» **Directions for this task**: The line that contains "протягом півстоліття триває" marks the end: retype the data below exactly from its first line through that line.
Records to process Start Marker
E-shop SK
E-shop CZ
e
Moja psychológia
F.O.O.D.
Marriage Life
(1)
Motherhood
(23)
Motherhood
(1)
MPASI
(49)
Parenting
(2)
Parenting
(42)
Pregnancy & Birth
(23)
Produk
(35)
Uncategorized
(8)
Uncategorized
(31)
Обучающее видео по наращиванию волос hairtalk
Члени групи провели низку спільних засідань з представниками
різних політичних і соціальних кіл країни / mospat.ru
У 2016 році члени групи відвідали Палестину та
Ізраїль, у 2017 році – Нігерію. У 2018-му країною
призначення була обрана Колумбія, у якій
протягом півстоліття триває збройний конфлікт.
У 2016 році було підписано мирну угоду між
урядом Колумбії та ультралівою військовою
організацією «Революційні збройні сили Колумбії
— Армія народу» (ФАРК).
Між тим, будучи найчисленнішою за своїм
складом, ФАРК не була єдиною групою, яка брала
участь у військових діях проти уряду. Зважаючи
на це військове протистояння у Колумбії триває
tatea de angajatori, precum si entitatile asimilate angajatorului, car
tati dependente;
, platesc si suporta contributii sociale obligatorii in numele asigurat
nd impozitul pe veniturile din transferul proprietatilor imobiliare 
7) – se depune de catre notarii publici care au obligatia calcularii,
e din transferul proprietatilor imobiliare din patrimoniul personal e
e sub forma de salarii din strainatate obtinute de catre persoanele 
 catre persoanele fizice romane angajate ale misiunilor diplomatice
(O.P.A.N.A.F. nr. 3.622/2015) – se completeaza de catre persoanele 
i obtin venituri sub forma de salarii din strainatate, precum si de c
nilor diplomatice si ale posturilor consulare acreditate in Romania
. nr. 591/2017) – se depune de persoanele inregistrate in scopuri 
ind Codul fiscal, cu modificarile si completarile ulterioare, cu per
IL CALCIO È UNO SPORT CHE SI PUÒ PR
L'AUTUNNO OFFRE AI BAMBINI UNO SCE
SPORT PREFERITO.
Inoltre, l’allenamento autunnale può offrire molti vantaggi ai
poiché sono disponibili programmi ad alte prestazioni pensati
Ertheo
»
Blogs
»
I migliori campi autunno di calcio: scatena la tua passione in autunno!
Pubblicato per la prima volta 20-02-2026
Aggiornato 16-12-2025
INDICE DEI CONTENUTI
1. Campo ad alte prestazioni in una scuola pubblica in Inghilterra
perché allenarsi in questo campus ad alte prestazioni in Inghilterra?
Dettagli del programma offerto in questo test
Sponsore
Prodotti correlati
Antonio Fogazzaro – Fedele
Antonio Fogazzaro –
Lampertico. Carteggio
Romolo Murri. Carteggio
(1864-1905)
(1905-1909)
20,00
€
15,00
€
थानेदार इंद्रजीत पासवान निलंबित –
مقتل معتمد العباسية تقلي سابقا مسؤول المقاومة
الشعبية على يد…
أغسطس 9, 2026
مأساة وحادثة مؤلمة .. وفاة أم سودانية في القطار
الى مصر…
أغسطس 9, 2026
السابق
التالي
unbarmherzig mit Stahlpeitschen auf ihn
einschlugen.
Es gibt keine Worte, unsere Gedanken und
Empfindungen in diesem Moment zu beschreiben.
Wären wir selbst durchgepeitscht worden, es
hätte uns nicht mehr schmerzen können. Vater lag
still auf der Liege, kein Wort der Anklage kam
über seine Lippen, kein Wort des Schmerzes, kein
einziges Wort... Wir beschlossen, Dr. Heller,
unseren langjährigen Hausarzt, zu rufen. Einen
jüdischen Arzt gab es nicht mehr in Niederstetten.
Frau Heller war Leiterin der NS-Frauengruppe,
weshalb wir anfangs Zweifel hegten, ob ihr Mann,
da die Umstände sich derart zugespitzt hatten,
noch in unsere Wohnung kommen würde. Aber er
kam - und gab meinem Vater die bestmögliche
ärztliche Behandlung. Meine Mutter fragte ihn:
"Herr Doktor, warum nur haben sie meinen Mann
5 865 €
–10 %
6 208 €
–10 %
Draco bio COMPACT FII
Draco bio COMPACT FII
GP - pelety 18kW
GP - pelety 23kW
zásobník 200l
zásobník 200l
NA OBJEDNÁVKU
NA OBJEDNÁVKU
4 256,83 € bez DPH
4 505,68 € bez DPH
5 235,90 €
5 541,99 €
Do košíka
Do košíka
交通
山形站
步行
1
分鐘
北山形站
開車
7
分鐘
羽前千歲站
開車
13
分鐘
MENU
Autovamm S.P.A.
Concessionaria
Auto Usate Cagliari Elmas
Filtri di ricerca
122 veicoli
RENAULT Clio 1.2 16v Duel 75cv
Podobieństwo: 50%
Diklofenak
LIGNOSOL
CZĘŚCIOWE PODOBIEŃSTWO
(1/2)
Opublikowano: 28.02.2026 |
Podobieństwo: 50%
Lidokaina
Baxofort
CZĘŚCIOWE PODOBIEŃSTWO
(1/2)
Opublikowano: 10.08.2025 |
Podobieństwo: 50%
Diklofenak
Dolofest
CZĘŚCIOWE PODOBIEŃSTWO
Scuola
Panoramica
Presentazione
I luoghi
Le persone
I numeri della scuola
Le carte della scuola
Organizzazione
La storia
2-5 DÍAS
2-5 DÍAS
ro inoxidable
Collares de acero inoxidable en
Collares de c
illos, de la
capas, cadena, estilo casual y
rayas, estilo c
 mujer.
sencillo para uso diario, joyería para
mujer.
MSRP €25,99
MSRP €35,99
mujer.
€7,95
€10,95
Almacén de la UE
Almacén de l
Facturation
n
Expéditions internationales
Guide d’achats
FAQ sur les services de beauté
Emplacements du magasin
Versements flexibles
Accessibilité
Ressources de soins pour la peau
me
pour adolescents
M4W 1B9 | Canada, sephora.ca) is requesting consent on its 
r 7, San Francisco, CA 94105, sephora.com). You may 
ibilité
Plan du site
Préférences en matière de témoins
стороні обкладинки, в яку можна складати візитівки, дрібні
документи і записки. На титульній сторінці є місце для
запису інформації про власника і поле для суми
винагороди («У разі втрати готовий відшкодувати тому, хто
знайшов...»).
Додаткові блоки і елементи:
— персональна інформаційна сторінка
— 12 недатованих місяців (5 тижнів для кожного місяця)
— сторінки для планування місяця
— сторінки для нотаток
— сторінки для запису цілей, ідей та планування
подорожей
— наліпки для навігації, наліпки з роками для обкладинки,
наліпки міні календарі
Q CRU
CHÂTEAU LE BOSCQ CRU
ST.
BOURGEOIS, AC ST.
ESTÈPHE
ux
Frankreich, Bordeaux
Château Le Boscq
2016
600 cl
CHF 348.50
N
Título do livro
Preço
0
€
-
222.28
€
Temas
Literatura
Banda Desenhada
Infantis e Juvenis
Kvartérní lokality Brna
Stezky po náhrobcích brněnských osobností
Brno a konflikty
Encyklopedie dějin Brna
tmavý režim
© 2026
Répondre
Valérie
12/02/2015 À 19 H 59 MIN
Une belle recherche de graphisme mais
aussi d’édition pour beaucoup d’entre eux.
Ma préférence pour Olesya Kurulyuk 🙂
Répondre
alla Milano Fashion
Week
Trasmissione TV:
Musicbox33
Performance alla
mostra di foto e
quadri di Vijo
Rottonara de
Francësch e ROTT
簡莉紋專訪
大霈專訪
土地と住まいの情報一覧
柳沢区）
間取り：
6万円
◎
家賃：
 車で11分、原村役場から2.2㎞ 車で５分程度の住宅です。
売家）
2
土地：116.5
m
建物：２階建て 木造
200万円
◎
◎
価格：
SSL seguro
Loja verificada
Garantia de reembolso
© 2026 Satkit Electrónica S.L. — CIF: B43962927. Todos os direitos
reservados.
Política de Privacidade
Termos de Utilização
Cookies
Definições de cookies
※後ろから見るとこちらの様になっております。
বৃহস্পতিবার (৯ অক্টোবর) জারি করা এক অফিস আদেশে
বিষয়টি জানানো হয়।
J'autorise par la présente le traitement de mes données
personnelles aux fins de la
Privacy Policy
Records to process End Marker
» **Written solution**:
E-shop SK
E-shop CZ
e
Moja psychológia
F.O.O.D.
Marriage Life
(1)
Motherhood
(23)
Motherhood
(1)
MPASI
(49)
Parenting
(2)
Parenting
(42)
Pregnancy & Birth
(23)
Produk
(35)
Uncategorized
(8)
Uncategorized
(31)
Обучающее видео по наращиванию волос hairtalk
Члени групи провели низку спільних засідань з представниками
різних політичних і соціальних кіл країни / mospat.ru
У 2016 році члени групи відвідали Палестину та
Ізраїль, у 2017 році – Нігерію. У 2018-му країною
призначення була обрана Колумбія, у якій
протягом півстоліття триває збройний конфлікт.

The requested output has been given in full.